INSTRUCTIONS |
- A) Can you repeat the lines of the listing starting at the line that contains "catalogue / barcode: US 2050294" and ending at the line that contains "order: Gentianales", with both of those lines included?
- B) Could you continue the page on net versus gross salaries, picking up right after its last sentence?

SELECTED EXCERPT |
9991 rows × 9 columns

Step 3: Plotting net salaries against gross salaries

In each tab we have plot interactive graphs. Try hovering on them! Double clicking on each plot toggles between the total range and a fixed range.

Net ~ Gross
Marginal Tax Rate

A first look at the net salaries against gross salaries. Plotted alongside is the graph of $y = x$ , showcasing the deviation from the ideal scenario where a person would earn net as much as they earn gross. However, we still have not answered the main question yet. This graph helps with showing how much you earn more net annually if your gross salary increases by €100. If your gross salary is €40k, then you earn €33,1k net. If that is raised by €100, you will earn €33,15k net.

Code

import plotly.express as px
import plotly.io as pio

pio.templates.default = "plotly_dark"

fig = px.scatter(df,
                 x="gross_salary_yearly",
                 y="net_salary_yearly", title="Net-Gross Salaries (Yearly)")

fig.update_layout(
    xaxis_title="Gross Salary",
    yaxis_title="Net Salary"
)

fig.add_shape(
    type='line',
    x0=df['gross_salary_yearly'].min(),
    y0=df['gross_salary_yearly'].min(),
    x1=df['gross_salary_yearly'].max(),
    y1=df['gross_salary_yearly'].max(),
    line=dict(dash='dash', color='red')
)

fig.update_xaxes(range=[0, 100000])
fig.update_yaxes(range=[0, 100000])
fig.update_traces(hovertemplate='Gross Salary: €%{x}<br>Net Salary: €%{y}')

fig.show()

How much of my gross salary goes to taxes? Somewhat painful, but interesting to see. A higher gross salary results in paying more taxes - obviously, as a different result would be quite strange. The graph shows that a person with €50k annual salary sees 23.8% of that going to taxes. Someone with €100k annual gross salary waives off 38,4% for taxes. Theoretically, not more than 49,5% of your salary can go to taxes as it is hardcapped by the tax brackets - $y = 0.495$ is an asymptote in 2024.

Code

fig = px.scatter(df,
                 x="gross_salary_yearly",
                 y="tax_rate",
                 title="Marginal Tax Rate")

fig.update_layout(
    xaxis_title="Gross Salary (Yearly)",
    yaxis_title="Tax Rate"
)

fig.update_xaxes(range=[0, 100000])
fig.update_yaxes(tickformat=".0%")
fig.update_traces(hovertemplate='Gross Salary: €%{x}<br>Tax Rate: %{y:.2%}')


fig.show()

Are the values in the tax_rate column indeed non-decreasing?

(df["tax_rate"].diff().iloc[1:] >= 0).all()

True

Step 4: Training the model

Let’s train a model in which the gross salary is the dependent variable, and the net salary is the independent variable. We want to train a model which can completely capture the relationship, meaning it has a mean squared error of 0. We will use a random forest model to try and achieve this. First we define $x$ (net) and $y$ (gross) and import the relevant classes and function.

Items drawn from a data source

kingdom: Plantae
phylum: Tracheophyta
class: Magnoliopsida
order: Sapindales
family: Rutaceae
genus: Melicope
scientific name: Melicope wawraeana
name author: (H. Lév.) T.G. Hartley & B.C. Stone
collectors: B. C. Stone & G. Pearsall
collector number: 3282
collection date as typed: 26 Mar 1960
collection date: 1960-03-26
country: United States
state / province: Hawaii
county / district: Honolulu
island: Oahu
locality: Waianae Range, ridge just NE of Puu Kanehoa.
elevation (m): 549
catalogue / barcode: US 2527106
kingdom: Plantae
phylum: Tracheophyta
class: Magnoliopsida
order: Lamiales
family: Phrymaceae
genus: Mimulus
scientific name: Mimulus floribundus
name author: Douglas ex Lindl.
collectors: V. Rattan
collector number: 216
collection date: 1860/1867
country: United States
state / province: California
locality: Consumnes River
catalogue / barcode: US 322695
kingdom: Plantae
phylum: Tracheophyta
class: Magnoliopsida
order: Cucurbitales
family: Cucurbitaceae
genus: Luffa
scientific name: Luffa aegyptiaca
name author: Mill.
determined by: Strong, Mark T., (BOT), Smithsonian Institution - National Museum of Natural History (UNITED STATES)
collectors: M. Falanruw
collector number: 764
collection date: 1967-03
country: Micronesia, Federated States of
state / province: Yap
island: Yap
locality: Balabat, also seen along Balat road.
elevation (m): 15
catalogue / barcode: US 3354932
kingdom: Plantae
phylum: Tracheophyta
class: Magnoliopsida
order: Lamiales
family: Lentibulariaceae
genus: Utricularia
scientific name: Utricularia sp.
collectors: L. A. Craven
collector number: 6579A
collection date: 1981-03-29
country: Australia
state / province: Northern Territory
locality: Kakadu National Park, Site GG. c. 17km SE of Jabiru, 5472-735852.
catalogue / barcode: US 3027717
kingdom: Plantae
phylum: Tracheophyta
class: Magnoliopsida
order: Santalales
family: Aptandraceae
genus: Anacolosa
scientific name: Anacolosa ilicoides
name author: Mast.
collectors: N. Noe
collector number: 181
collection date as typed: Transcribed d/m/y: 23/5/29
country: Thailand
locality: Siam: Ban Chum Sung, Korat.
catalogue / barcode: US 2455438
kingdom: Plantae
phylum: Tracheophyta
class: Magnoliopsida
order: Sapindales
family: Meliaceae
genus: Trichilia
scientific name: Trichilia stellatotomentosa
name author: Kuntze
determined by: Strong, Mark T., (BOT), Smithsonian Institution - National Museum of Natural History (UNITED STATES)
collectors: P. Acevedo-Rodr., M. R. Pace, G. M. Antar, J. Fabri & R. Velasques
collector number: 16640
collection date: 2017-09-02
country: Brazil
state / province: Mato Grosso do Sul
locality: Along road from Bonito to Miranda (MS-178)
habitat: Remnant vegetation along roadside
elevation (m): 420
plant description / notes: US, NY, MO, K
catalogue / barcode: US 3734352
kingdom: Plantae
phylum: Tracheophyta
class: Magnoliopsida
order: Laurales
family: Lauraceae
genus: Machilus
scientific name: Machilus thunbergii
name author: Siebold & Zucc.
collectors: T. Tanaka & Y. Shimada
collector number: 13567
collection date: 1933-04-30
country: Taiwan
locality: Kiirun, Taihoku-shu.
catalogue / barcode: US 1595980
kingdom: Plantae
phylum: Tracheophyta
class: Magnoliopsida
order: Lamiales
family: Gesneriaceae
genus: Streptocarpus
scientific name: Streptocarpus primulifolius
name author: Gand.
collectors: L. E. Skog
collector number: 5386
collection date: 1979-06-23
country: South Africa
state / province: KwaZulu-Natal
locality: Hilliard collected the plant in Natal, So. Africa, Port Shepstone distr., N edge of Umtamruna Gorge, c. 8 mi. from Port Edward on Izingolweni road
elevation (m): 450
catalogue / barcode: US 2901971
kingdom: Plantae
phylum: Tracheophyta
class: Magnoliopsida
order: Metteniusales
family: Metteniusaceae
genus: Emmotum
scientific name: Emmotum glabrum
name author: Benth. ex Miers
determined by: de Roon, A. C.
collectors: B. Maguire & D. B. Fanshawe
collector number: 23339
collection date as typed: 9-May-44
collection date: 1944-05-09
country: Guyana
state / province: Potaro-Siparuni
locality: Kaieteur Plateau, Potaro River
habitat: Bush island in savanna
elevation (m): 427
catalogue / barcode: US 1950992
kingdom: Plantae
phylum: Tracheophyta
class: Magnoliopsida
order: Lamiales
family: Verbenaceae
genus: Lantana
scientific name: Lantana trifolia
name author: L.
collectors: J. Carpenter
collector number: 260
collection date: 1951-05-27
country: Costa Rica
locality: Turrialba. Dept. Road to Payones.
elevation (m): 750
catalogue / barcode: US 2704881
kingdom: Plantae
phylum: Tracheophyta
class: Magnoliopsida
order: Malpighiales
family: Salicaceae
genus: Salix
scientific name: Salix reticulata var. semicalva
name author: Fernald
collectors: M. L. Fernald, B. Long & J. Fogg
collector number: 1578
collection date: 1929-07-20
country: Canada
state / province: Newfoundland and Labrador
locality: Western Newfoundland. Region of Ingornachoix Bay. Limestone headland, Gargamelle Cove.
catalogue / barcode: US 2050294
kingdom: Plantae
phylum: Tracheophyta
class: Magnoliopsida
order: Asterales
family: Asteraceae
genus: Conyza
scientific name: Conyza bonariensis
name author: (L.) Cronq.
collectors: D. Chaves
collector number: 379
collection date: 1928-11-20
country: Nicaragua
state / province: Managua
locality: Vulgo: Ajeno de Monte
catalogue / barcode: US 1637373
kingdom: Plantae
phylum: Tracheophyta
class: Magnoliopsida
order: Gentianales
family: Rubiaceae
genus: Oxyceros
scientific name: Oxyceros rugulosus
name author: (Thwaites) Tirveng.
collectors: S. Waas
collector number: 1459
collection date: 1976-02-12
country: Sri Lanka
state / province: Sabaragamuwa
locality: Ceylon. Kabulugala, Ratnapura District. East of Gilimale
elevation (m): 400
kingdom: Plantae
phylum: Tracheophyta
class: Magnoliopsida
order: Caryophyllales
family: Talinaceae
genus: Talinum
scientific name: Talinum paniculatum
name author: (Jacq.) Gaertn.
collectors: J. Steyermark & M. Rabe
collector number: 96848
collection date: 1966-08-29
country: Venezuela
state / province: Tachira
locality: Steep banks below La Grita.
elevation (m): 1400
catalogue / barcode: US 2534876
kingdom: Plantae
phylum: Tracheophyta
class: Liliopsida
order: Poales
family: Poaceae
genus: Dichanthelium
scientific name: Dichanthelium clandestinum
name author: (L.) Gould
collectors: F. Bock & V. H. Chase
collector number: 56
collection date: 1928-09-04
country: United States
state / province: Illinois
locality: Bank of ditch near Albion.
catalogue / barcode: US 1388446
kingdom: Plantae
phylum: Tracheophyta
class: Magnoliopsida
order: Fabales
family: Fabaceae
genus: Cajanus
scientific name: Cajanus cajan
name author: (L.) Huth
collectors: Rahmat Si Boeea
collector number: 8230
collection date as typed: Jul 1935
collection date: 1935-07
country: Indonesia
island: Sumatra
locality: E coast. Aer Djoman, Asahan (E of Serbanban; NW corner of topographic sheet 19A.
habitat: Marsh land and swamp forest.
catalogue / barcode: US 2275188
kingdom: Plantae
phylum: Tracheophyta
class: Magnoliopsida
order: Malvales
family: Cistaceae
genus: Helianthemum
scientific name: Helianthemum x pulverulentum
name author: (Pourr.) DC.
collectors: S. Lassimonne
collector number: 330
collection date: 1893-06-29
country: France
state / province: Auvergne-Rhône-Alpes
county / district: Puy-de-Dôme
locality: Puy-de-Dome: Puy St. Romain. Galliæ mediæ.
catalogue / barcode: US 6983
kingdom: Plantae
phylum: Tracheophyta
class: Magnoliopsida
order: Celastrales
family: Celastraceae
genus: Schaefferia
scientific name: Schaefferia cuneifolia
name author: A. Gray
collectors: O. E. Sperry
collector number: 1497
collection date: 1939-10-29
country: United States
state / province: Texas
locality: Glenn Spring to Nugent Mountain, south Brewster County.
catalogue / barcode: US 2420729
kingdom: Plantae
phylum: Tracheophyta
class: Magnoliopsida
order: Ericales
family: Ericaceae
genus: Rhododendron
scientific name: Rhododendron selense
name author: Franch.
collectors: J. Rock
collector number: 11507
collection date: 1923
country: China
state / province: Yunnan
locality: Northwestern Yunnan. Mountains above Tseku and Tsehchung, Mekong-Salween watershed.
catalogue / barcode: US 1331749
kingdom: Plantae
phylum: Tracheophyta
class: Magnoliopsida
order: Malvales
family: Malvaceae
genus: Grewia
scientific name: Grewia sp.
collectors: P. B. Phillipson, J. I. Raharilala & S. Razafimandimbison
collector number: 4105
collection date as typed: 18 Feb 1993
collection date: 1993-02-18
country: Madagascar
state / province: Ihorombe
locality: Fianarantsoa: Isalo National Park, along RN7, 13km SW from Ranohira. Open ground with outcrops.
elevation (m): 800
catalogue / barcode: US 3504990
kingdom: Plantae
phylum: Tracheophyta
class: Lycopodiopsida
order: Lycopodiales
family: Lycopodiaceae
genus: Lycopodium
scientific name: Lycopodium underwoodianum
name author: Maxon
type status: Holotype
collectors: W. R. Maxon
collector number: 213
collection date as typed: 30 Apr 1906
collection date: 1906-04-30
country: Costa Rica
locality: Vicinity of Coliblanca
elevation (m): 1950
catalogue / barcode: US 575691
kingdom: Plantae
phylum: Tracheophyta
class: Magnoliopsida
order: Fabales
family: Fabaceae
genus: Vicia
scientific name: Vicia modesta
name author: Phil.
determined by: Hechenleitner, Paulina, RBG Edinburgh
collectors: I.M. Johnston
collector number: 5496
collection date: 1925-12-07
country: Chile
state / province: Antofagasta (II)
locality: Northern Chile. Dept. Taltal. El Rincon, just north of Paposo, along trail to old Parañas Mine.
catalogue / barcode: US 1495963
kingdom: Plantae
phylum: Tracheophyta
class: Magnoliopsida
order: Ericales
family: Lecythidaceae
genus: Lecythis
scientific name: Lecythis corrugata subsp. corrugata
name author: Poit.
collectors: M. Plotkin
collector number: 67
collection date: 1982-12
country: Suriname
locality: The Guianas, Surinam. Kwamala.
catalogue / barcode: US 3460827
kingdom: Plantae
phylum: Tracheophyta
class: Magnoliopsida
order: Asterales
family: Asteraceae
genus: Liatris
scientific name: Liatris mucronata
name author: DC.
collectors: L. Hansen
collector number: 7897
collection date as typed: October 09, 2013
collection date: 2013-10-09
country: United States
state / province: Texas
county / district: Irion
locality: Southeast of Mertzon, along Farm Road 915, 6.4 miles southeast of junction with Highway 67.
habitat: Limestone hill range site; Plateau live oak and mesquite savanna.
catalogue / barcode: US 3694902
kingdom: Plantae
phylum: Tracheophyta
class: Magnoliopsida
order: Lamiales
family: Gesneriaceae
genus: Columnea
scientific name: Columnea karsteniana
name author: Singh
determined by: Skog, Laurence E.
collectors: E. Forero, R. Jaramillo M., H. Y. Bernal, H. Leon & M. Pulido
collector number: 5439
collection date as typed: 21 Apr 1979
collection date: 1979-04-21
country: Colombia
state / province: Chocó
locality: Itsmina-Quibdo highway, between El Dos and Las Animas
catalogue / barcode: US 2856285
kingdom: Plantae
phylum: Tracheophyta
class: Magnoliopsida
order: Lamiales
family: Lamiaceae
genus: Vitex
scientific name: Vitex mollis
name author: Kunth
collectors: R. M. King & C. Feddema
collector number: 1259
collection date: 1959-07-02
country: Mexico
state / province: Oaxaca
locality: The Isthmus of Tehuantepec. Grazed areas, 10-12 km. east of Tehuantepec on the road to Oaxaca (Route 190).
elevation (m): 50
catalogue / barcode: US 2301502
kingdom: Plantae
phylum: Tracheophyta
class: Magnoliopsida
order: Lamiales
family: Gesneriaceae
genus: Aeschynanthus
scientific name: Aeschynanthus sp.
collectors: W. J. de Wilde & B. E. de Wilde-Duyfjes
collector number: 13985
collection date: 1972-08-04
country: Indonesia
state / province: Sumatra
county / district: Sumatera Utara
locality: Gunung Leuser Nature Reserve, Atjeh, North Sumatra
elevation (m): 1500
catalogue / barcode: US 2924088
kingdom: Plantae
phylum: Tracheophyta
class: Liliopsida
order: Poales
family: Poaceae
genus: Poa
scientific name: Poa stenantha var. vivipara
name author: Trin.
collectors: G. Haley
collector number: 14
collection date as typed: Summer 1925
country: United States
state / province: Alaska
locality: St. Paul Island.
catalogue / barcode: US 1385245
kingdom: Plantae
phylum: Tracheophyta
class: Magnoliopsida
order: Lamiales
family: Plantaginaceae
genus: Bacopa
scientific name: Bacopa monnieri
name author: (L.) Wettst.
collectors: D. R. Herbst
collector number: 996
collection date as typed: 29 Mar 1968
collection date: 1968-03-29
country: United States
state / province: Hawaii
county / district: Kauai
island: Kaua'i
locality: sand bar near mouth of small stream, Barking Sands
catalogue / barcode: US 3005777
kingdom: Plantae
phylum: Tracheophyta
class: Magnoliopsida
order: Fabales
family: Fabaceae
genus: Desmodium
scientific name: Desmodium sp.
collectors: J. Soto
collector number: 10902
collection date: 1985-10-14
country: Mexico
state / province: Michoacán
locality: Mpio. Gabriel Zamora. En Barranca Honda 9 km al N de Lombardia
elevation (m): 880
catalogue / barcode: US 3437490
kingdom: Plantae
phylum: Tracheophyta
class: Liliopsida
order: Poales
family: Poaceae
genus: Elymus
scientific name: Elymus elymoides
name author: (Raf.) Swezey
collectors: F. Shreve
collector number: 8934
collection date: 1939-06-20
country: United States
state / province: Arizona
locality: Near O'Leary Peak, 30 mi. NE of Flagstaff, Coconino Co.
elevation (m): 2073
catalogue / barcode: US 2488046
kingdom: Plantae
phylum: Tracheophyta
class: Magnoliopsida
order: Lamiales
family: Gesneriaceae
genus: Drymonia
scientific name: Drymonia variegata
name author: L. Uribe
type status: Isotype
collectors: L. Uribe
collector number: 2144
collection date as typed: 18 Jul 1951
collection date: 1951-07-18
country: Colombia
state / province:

ANSWERS TO THE PROBLEMS |
- A)
catalogue / barcode: US 2050294
kingdom: Plantae
phylum: Tracheophyta
class: Magnoliopsida
order: Asterales
family: Asteraceae
genus: Conyza
scientific name: Conyza bonariensis
name author: (L.) Cronq.
collectors: D. Chaves
collector number: 379
collection date: 1928-11-20
country: Nicaragua
state / province: Managua
locality: Vulgo: Ajeno de Monte
catalogue / barcode: US 1637373
kingdom: Plantae
phylum: Tracheophyta
class: Magnoliopsida
order: Gentianales

- B)
from sklearn.ensemble import RandomForestRegressor
from sklearn.metrics import mean_squared_error

x = df['net_salary_yearly'].to_numpy() / 12
y = df['gross_salary_yearly'].to_numpy()

Now we go though some tuning of hyperparameters to achieve the best result.

`bootstrap`

regressor = RandomForestRegressor(
    n_estimators=100, random_state=0, bootstrap=False)
regressor_lesser = RandomForestRegressor(
    n_estimators=100, random_state=0, bootstrap=True)

regressor.fit(x.reshape(-1, 1), y)
regressor_lesser.fit(x.reshape(-1, 1), y)

y_pred = regressor.predict(x.reshape(-1, 1))
y_pred_lesser = regressor_lesser.predict(x.reshape(-1, 1))
print(mean_squared_error(y, y_pred))
print(mean_squared_error(y, y_pred_lesser))

9.02521855413928e-25
413.2848563710619

We start with the default amount of trees specified in RandomForestRegressor and notice that using the default value of the bootstrap argument (True) gives us a higher MSE. It makes sense, because by using a bootstrap sampling method we introduce randomness in the training process. However, we do not want this as we aim to get an MSE value of 0. Our data is clean and contains no outliers and as a result bootstrapping would only make our predictions - which in fact are interpolations - worse. Therefore in our final model this argument will be set to False. Notice that the MSE of the first regression model is incredibly close to 0. Can we get this to 0?

`n_estimators`

regressor = RandomForestRegressor(
    n_estimators=1, random_state=0, bootstrap=False)
regressor_lesser = RandomForestRegressor(
    n_estimators=100, random_state=0, bootstrap=False)

regressor.fit(x.reshape(-1, 1), y)
regressor_lesser.fit(x.reshape(-1, 1), y)

y_pred = regressor.predict(x.reshape(-1, 1))
y_pred_lesser = regressor_lesser.predict(x.reshape(-1, 1))
print(mean_squared_error(y, y_pred))
print(mean_squared_error(y, y_pred_lesser))

0.0
9.02521855413928e-25

As we are not using bootstrap resampling, does it even make sense to use more than 1 tree, let alone 100? In theory it would still be possible that each tree captures different aspects of the data. Yet coming back to the earlier statement that our dataset is clean and contains little to no hidden patterns, it should not be really beneficial to use multiple trees. The MSE of the regressor with only one tree is 0. That should mean that we can get the same results when using only a single decision tree.

from sklearn.tree import DecisionTreeRegressor

regressor = RandomForestRegressor(
    n_estimators=1, random_state=0, bootstrap=False)
regressor_tree = DecisionTreeRegressor()

regressor.fit(x.reshape(-1, 1), y)
regressor_tree.fit(x.reshape(-1, 1), y)

y_pred = regressor.predict(x.reshape(-1, 1))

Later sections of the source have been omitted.